TASK STATEMENT
Answer these questions about the GFS2 patch message, each on its own line:
1. What date is given on the message?
2. Which function does the patch change, and into what function?
3. What will the change ultimately help create?

TEXT EXCERPT

────────────────────────────────────────

[PATCH 10/16] GFS2: move toward a generic multi-block allocator

From: Steven Whitehouse
Date: Thu Jan 05 2012 - 07:16:29 EST


From: Bob Peterson <rpeterso@xxxxxxxxxx>

This patch is a revision of the one I previously posted.
I tried to integrate all the suggestions Steve gave.
The purpose of the patch is to change function gfs2_alloc_block
(allocate either a dinode block or an extent of data blocks)
to a more generic gfs2_alloc_blocks function that can
allocate both a dinode _and_ an extent of data blocks in the
same call. This will ultimately help us create a multi-block
reservation scheme to reduce file fragmentation.

────────────────────────────────────────

DATA SECTION
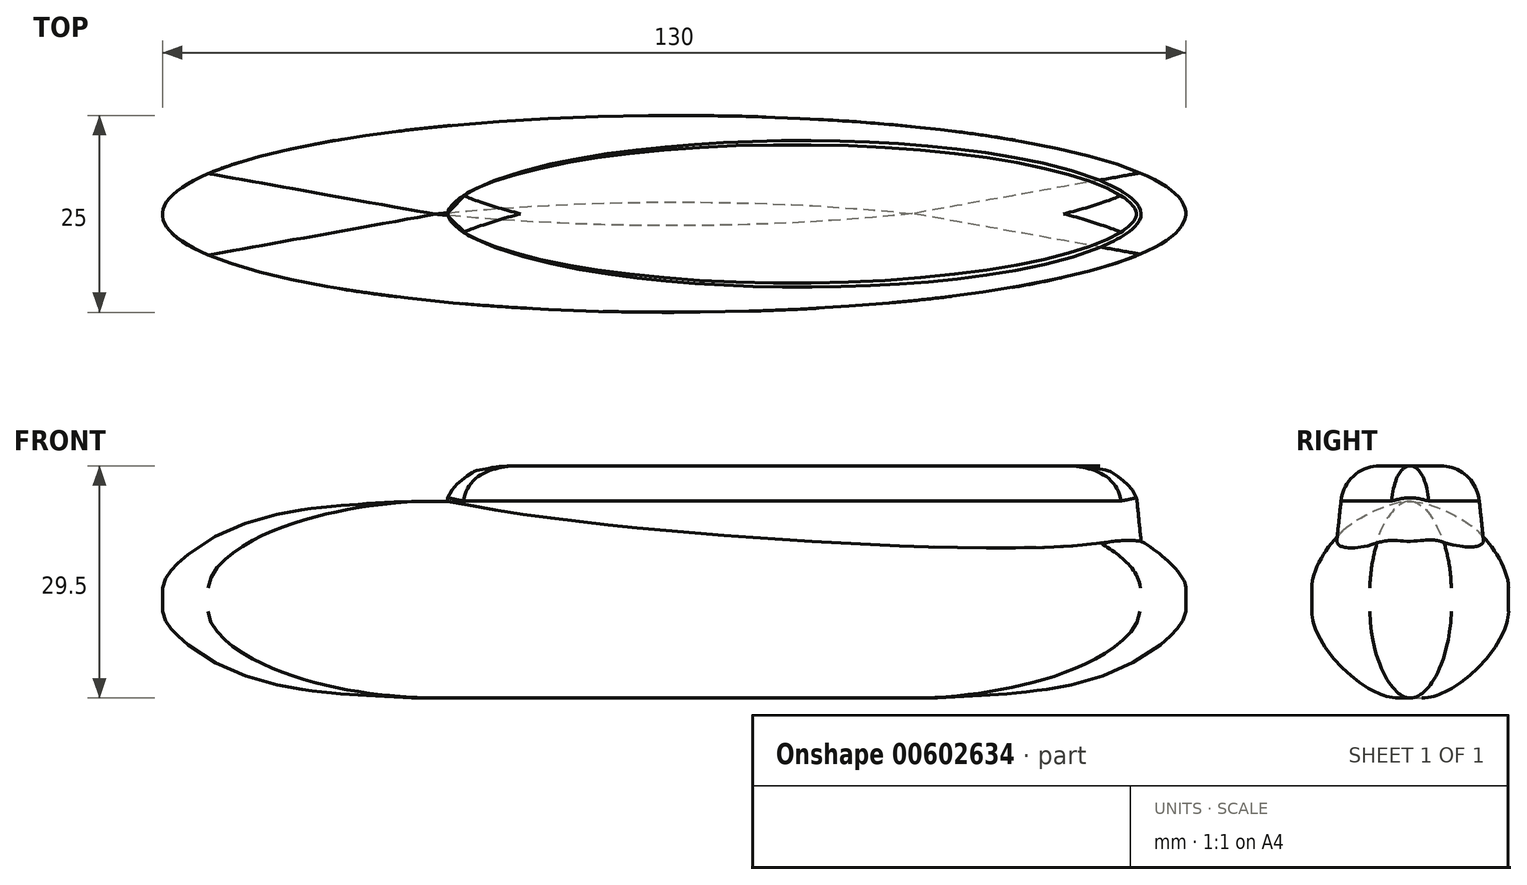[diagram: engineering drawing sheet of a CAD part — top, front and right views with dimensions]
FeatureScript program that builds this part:
annotation { "Feature Type Name" : "Feature", "Feature Type Description" : "" }
export const myFeature = defineFeature(function(context is Context, id is Id, definition is map)
    precondition{}
    {
        {
            var Q0;
            Q0=qCreatedBy(makeId("Top.planeOp"),FACE);
            var sketch = newSketch(context, id + "F0", { "sketchPlane" : qUnion([Q0])});
            skEllipse(sketch, "E0", {"center": v(0, 0) * mm, "majorRadius": 65 * mm, "minorRadius": 12.5 * mm, "majorAxis": v(1, 0)});
            skSolve(sketch);
        }
        {
            var Q0;
            Q0=makeQuery(id+"F0.imprint","IMPRINT",FACE,{"disambiguationData":[TD([[makeQuery(id+"F0.imprint","IMPRINT",EDGE,{"derivedFrom":sQuery(id+"F0.wireOp",EDGE,"E0")}),1.0]])]});
            extrude(context, id + "F1", {"entities" : qUnion([Q0]), "endBound" : BoundingType.SYMMETRIC, "depth" : 25 * mm, "offsetDistance" : 25 * mm});
        }
        {
            var Q0;
            Q0=makeQuery(id+"F1.opExtrude","CAP_FACE",FACE,{"disambiguationData":[OSD([sQuery(id+"F0.wireOp",EDGE,"E0")])],"isStart":true});
            var Q1;
            Q1=makeQuery(id+"F1.opExtrude","CAP_EDGE",EDGE,{"disambiguationData":[OSD([sQuery(id+"F0.wireOp",EDGE,"E0")])],"isStart":false});
            fillet(context, id + "F2", {"entities" : qUnion([Q0, Q1]), "radius" : 11 * mm, "tangentPropagation" : true, "rho" : .3, "crossSection" : FilletCrossSection.CONIC, "allowEdgeOverflow" : false});
        }
        {
            var Q0;
            Q0=qCreatedBy(makeId("Top.planeOp"),FACE);
            cPlane(context, id + "F3", {"entities" : qUnion([Q0]), "cplaneType" : CPlaneType.OFFSET, "offset" : 1 * mm, "width" : 150 * mm, "height" : 150 * mm});
        }
        {
            var Q0;
            Q0=qCreatedBy(id+"F3.planeOp",FACE);
            var sketch = newSketch(context, id + "F4", { "sketchPlane" : qUnion([Q0])});
            skEllipse(sketch, "E1", {"center": v(15, 0) * mm, "majorRadius": 45 * mm, "minorRadius": 10 * mm, "majorAxis": v(1, 0)});
            skSolve(sketch);
        }
        {
            var Q0;
            Q0 = qSketchRegion(id + "F4", true);
            extrude(context, id + "F5", {"entities" : qUnion([Q0]), "operationType" : NewBodyOperationType.ADD, "depth" : 16 * mm, "offsetDistance" : 25 * mm, "hasDraft" : true, "draftAngle" : 6 * degree, "draftPullDirection" : true});
        }
        {
            var Q0;
            Q0=makeQuery(id+"F5.opExtrude","CAP_FACE",FACE,{"disambiguationData":[OSD([sQuery(id+"F4.wireOp",EDGE,"E1")])],"isStart":false});
            fillet(context, id + "F6", {"entities" : qUnion([Q0]), "radius" : 5 * mm, "tangentPropagation" : true, "allowEdgeOverflow" : false});
        }
    });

────────────────────────────────────────

ANSWER TO THE PROBLEM
1. Thu Jan 05 2012
2. It changes gfs2_alloc_block into gfs2_alloc_blocks.
3. A multi-block reservation scheme to reduce file fragmentation